Data extracted from a collection:

%%

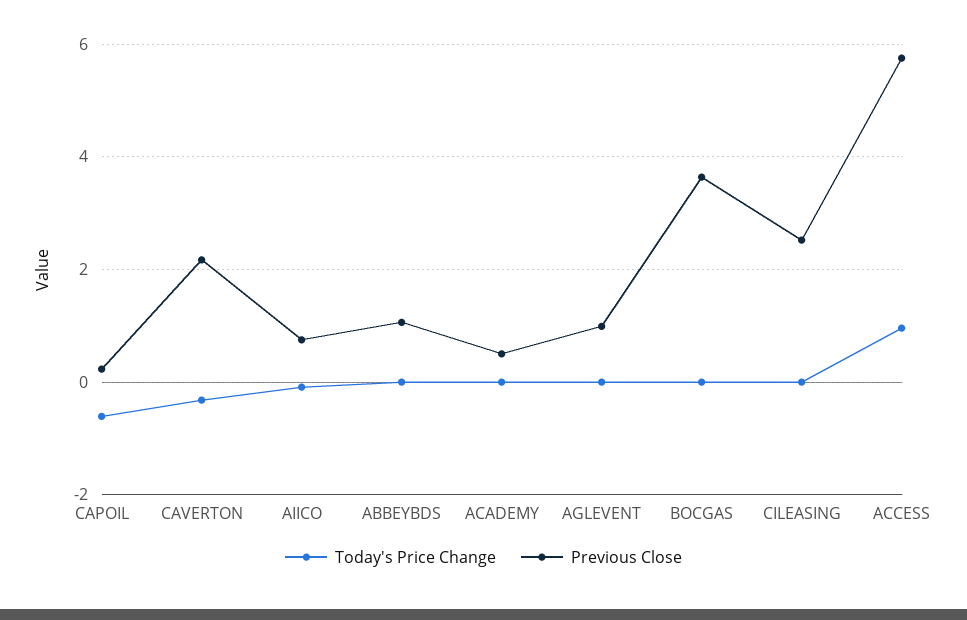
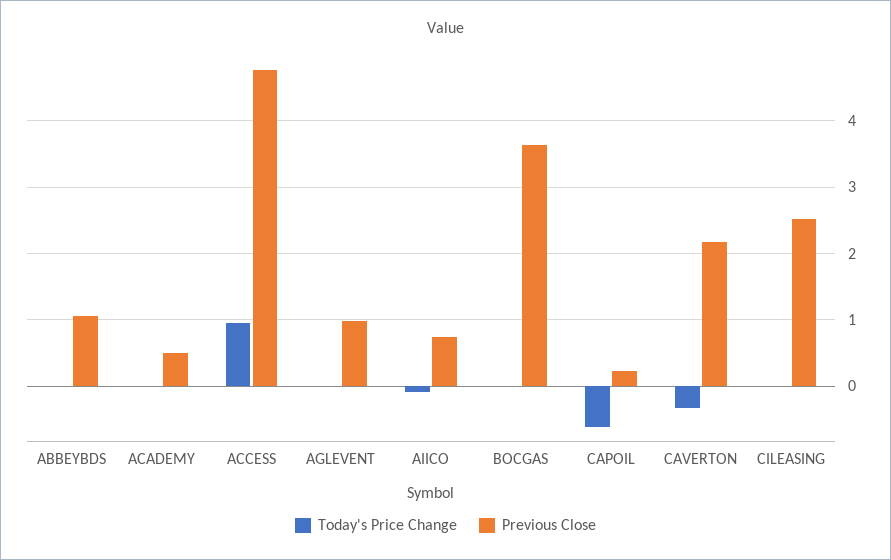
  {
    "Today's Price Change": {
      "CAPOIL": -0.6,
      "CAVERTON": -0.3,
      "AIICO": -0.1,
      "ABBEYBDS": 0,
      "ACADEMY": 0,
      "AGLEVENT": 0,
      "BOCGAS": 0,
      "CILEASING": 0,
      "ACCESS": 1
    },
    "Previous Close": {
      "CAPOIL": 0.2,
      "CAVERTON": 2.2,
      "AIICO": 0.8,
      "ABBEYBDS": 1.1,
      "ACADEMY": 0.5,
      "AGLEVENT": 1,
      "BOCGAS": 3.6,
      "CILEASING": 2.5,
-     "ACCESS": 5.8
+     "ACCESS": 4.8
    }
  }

%%
%%

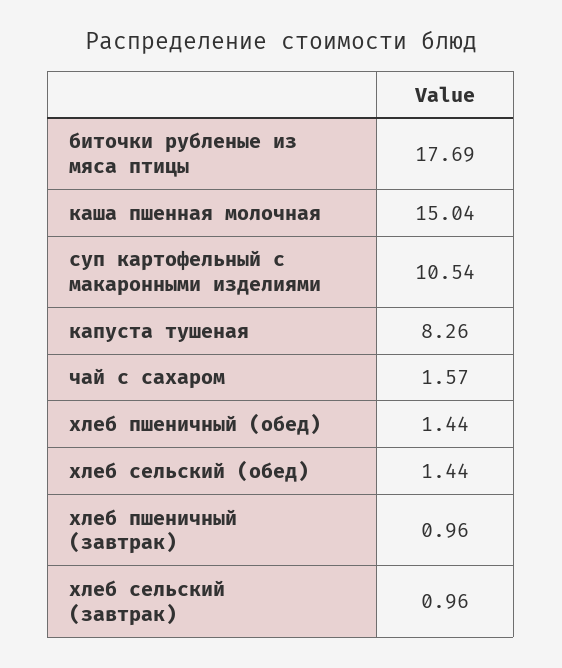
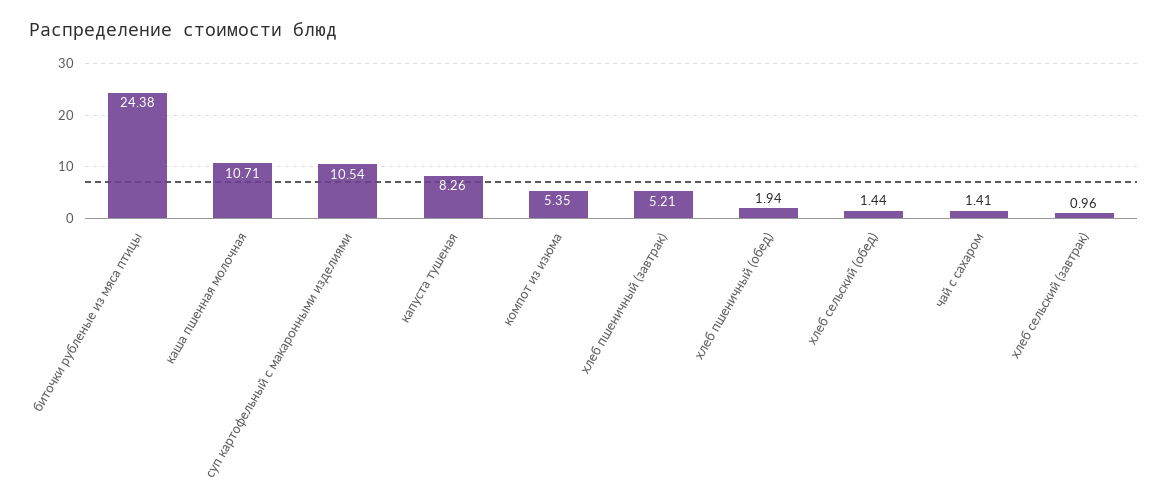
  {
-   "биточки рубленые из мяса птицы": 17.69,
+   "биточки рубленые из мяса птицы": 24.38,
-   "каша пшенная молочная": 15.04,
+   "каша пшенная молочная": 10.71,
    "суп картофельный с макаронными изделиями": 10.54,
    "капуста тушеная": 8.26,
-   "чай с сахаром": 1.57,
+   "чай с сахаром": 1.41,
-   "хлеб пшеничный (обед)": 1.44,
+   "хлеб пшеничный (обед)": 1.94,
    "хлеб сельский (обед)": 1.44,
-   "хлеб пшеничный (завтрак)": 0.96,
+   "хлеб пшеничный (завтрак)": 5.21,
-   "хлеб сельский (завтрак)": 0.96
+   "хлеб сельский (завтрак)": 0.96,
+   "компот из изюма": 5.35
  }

%%

TASK: Take every line from the records that holds "завтрак" and copy it down.

RESPONSE TO THE TASK:
-   "хлеб пшеничный (завтрак)": 0.96,
+   "хлеб пшеничный (завтрак)": 5.21,
-   "хлеб сельский (завтрак)": 0.96
+   "хлеб сельский (завтрак)": 0.96,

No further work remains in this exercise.